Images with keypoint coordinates
>>>
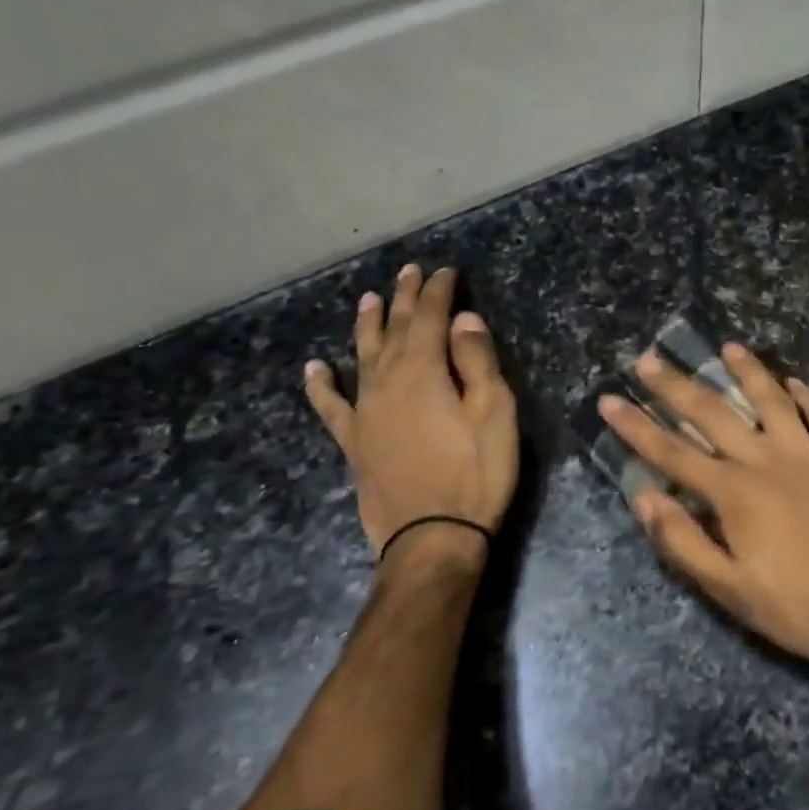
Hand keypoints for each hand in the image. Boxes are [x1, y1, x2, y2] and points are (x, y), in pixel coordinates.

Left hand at [305, 265, 518, 567]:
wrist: (433, 538)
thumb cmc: (476, 473)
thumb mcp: (493, 412)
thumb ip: (477, 361)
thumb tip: (463, 320)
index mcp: (424, 370)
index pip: (430, 317)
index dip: (439, 291)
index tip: (446, 271)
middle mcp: (386, 381)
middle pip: (394, 329)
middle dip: (404, 298)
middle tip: (409, 271)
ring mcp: (364, 411)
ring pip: (362, 356)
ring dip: (366, 325)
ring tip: (368, 299)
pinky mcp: (353, 441)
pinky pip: (331, 405)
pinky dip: (321, 384)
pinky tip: (315, 368)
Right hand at [600, 345, 808, 677]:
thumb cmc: (798, 607)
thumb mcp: (731, 589)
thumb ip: (684, 542)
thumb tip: (645, 498)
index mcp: (735, 493)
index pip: (673, 452)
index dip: (637, 426)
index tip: (610, 400)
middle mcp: (767, 462)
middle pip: (714, 414)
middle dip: (677, 386)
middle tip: (650, 359)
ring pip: (772, 402)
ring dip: (748, 372)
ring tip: (728, 348)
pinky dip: (808, 397)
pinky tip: (794, 382)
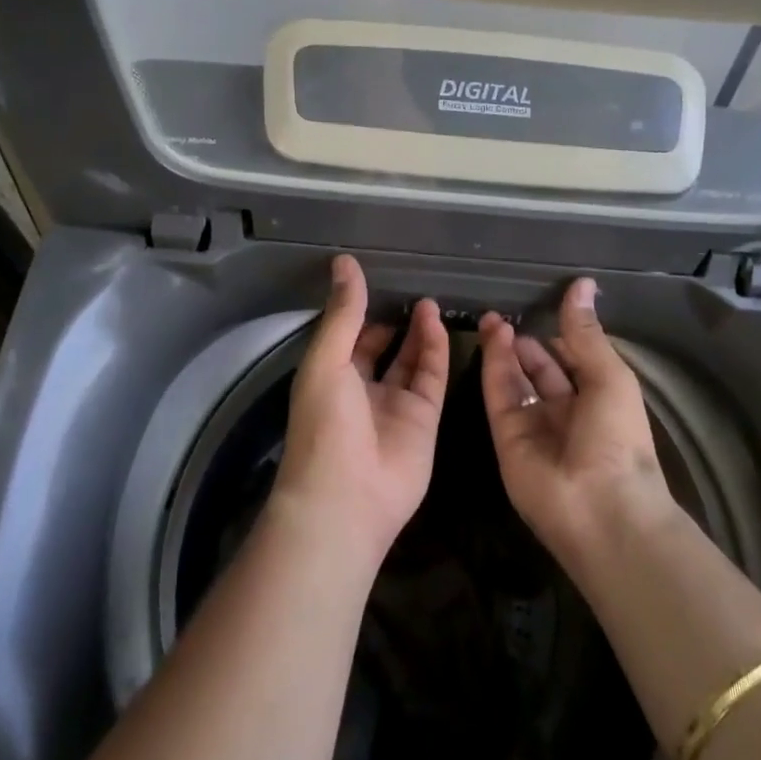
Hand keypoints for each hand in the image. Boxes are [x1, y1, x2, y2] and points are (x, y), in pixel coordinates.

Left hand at [274, 255, 448, 570]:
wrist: (347, 497)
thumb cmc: (324, 424)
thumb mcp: (326, 360)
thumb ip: (343, 313)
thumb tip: (344, 262)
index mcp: (330, 376)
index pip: (349, 337)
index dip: (361, 311)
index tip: (377, 280)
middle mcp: (362, 389)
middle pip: (382, 348)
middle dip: (394, 321)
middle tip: (411, 288)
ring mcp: (395, 404)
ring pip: (411, 360)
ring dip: (418, 331)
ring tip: (428, 300)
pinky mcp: (424, 418)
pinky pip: (432, 377)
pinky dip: (436, 350)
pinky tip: (436, 322)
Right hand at [479, 279, 679, 565]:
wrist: (600, 508)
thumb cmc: (618, 438)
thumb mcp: (609, 375)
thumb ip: (585, 332)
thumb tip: (582, 283)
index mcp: (599, 399)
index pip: (574, 360)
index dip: (559, 335)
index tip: (541, 305)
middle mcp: (566, 412)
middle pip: (540, 370)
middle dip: (525, 343)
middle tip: (504, 312)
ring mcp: (534, 426)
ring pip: (515, 380)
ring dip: (505, 350)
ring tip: (492, 319)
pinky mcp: (507, 437)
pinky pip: (499, 395)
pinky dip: (494, 366)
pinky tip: (492, 337)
<<<
Work instructions: Set down the lines above exactly as written. Begin at the line containing "index dip: (559, 335)" and stop after the last line.

Your response:
index dip: (559, 335)
index tip: (541, 305)
middle mcp: (566, 412)
middle pip: (540, 370)
middle dip: (525, 343)
middle tip: (504, 312)
ring mcp: (534, 426)
ring pip: (515, 380)
ring dip: (505, 350)
ring tip: (492, 319)
pinky mcp: (507, 437)
pinky pip: (499, 395)
pinky dip: (494, 366)
pinky tip: (492, 337)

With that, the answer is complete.